Navid is a regular at Etta Israel events, including weekend retreats at different synagogues, Sunday school classes and monthly social events. Etta Israel also runs two group homes in Valley Village, self-contained special-needs classes and inclusion programs at day schools, teacher training and a support and outreach program for the Iranian community. All of the programs are designed with the goal of being welcoming to all Jews — from the unaffiliated to the ultra-Orthodox.

Camp costs $300 a week, a sum that is covered by parents, government funding and scholarships. Donations make up the difference between what is charged and the actual costs, which is closer to $440 a week per person.

Menachem Litenatsky, director of youth and volunteer services at Etta Israel, hopes the summer programs lead to something bigger.

“It’s a huge blight on the Los Angeles Jewish community that we don’t have a special-needs day school,” he says.

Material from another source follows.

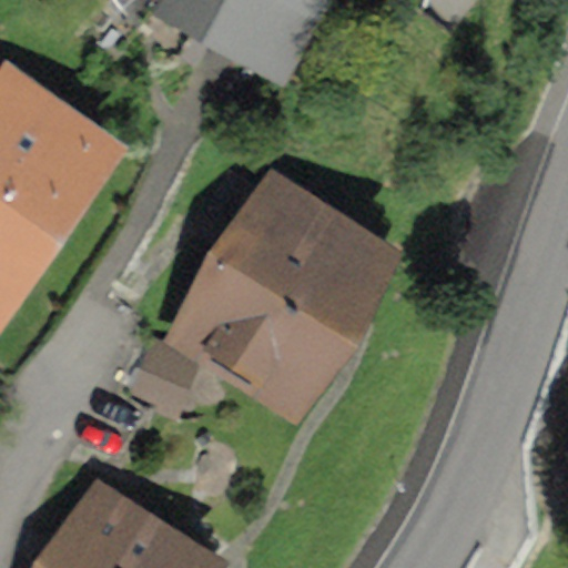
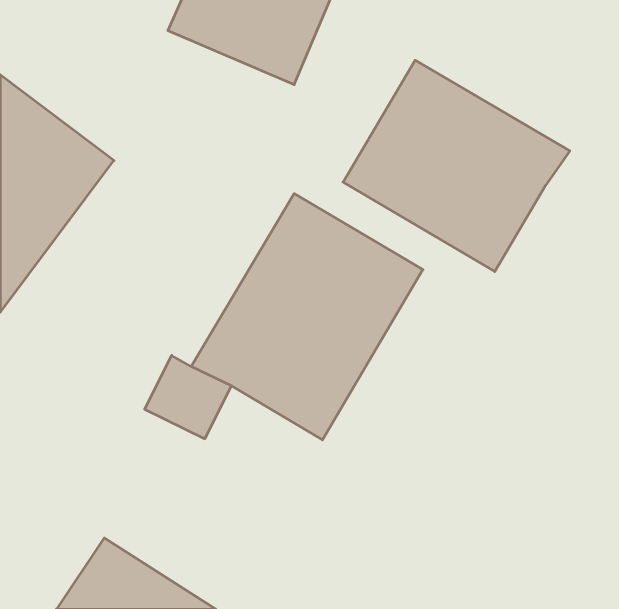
building: none -> [343,60,570,272]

Elana Artson, whose son Jacob, 12, attends Camp Avraham Moshe — and a public school during the year — appreciates the benefit of an excellent education and a plethora of Jewish activities outside of school. She says Etta Israel gives him a consistent community and a circle of friends that a patchwork of Jewish activities couldn’t.

Jacob himself, who is autistic and communicates primarily through typing, is thrilled with the camp.

“I love being with people who love Judaism as much as I do,” he wrote in an e-mail. “I also enjoy camp because I can’t do most of the things that other 12-year-old boys do independently, but at camp I have an opportunity to do all the things regular kids do.”